Just a quick note — this cave complex is about 120 feet below the surface and requires ascending and descending 83 steps and steep inclines that can get extremely slick. Wear comfortable shoes and perhaps skip this tour if you have an injury or a preexisting medical condition. My 5 year old was able to easily navigate these features — so children are DEFINITELY encouraged!
• Bermuda Aquarium, Museum & Zoo — I wish we had more time to spend at this family friendly attraction. My kids were obsessed with the exhibits — both at the aquarium, as well as the zoo! There is an emphasis on the conservation of Bermudan biodiversity here, which I thought was really interesting and unique. The seals were pretty cute, too.
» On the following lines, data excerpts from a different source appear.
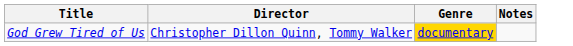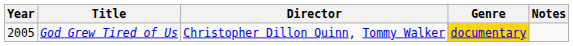+ column: Year | 2005
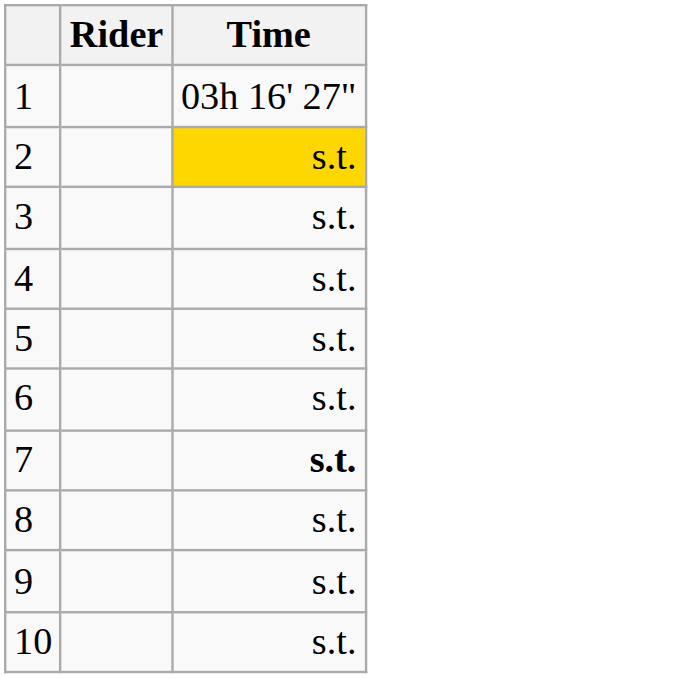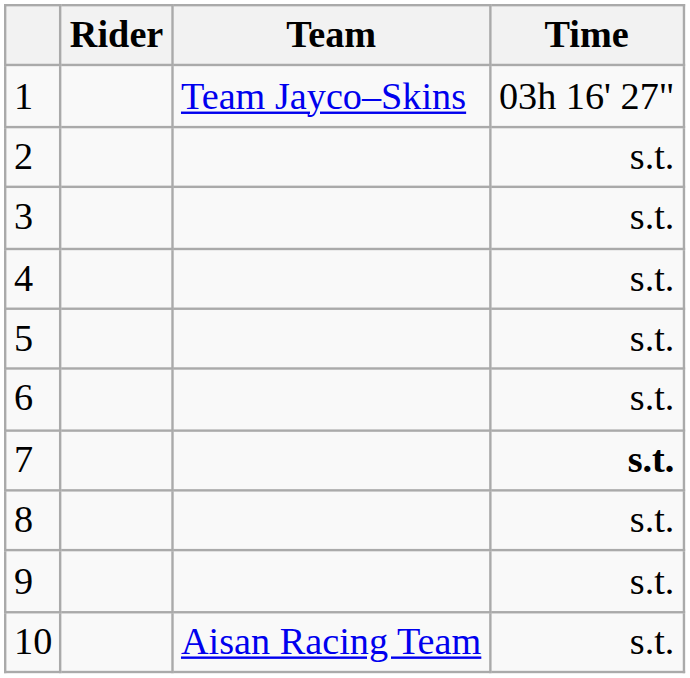+ column: Team | Team Jayco–Skins | Aisan Racing Team
2 | Time: gold background -> no background
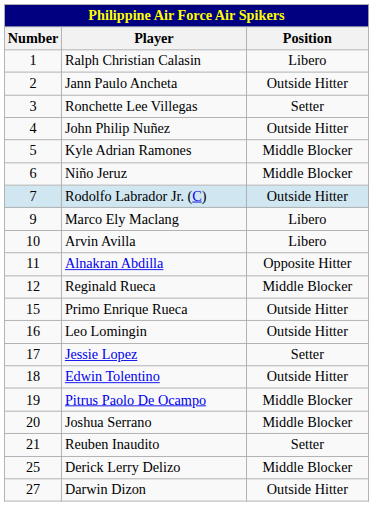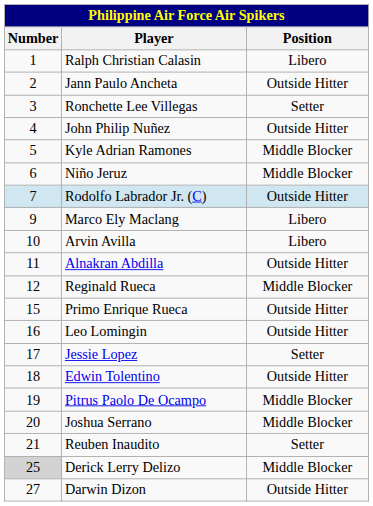Alnakran Abdilla | Position: Opposite Hitter -> Outside Hitter
Derick Lerry Delizo | Number: no background -> lightgrey background
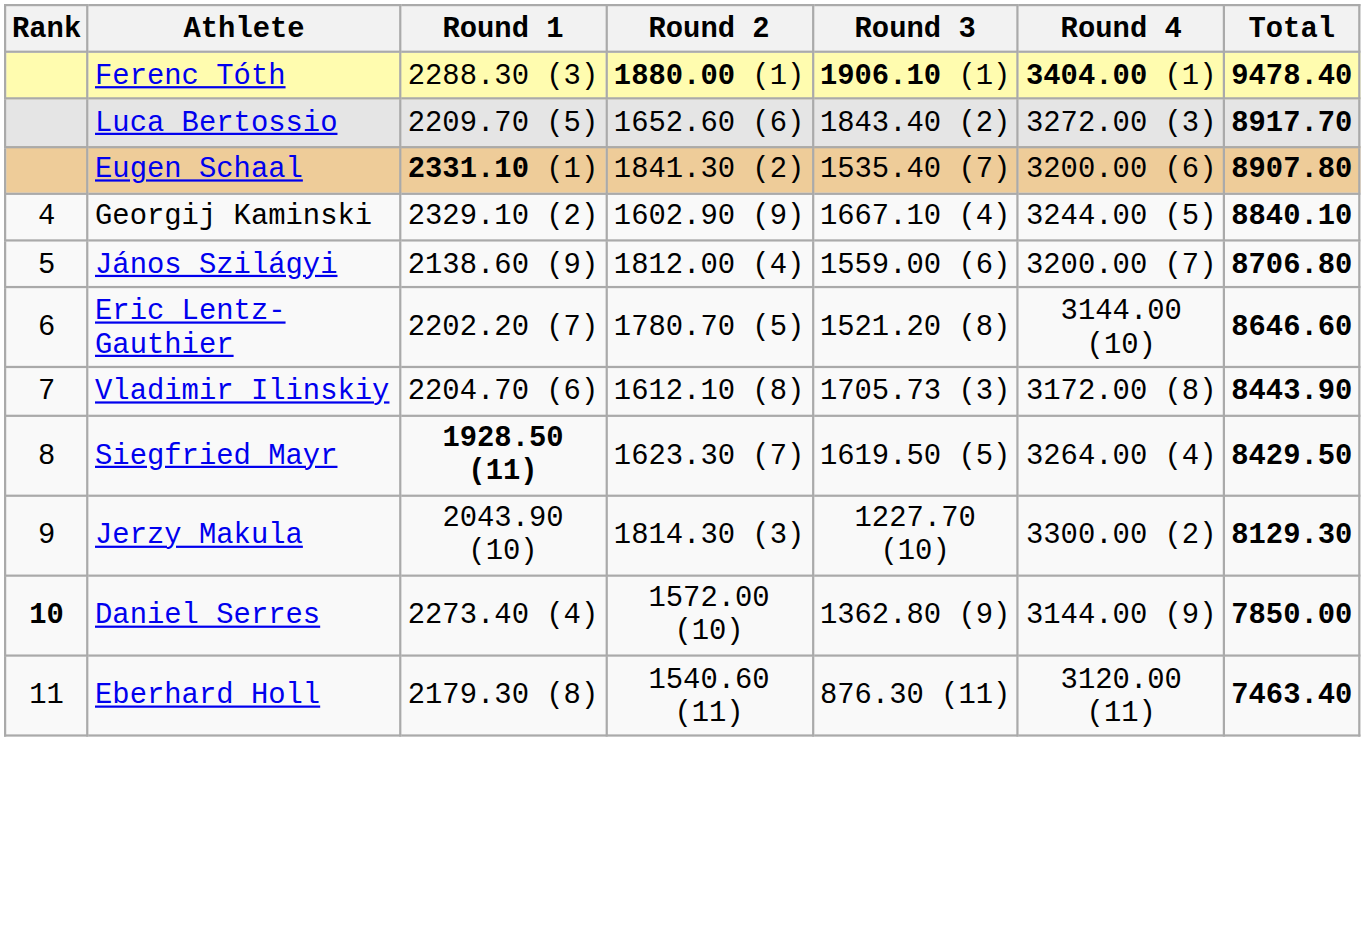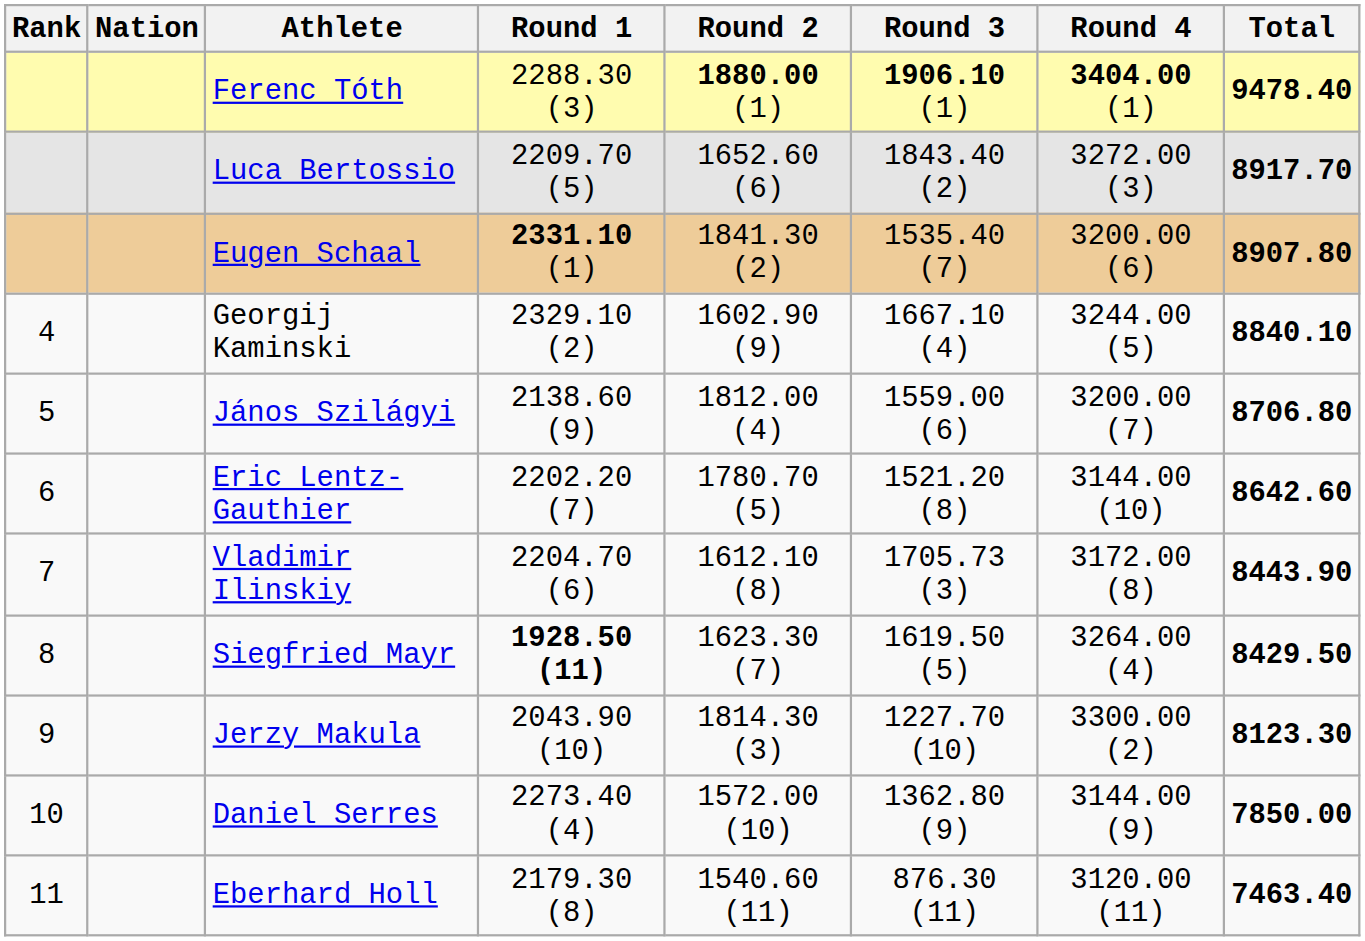+ column: Nation
Eric Lentz-Gauthier | Total: 8646.60 -> 8642.60
Jerzy Makula | Total: 8129.30 -> 8123.30
Daniel Serres | Rank: bold -> normal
• Bermuda Underwater Exploration Institute — We stumbled upon this interactive museum as we disembarked the Hamilton ferry. At the end of the pier, right on Front Street sat a little train-shaped trolley car which for $39 pp, will transfer you to the BUEI and cover the price of admission. The BEUI was opened in 1997 to enhance visitors’ understanding of the mysteries of the ocean and learn about the historic shipwrecks of Bermuda. If you’re intrigued by pirate tales and sunken treasures, you’ll be right in your element as there is an entire section of the Institute devoted to legendary scuba diver and shipwreck expert, Teddy Tucker and his lifetime of treasure hunting work.
• Somerset Bridge Watersports — My brother and his girlfriend spend a fair amount of time researching island jet ski options and they can confirm that this is the best on the island. For $125 pp they were taken on a 75 min guided jet ski tour around Bermuda with top of the line equipment and instruction. They raved about their experience and would definitely recommend this company to anyone looking to jet ski, boat, kayak or snorkel.
What To Pack:
• Fashion in Bermuda can be best described as “British proper.” As a colony of the United Kingdom, much of the fashion in Bermuda is inspired by conservative English attire. Obviously, Bermuda shorts got their start on the island when residents found it too hot to wear the long pants typical in the U.K.
• Many restaurants require a more formal dress code including collared shirts and jackets, so make sure to pack appropriately, especially when traveling with a spouse or loved one.
• Save your highest heels for another trip — walkways and paths in Bermuda are often long and winding (and many times uphill!) so comfortable shoes are a MUST.
Have you been to Bermuda? I would love to hear about any amazing places, activities or things that I may have missed. You know… to start planning my next trip!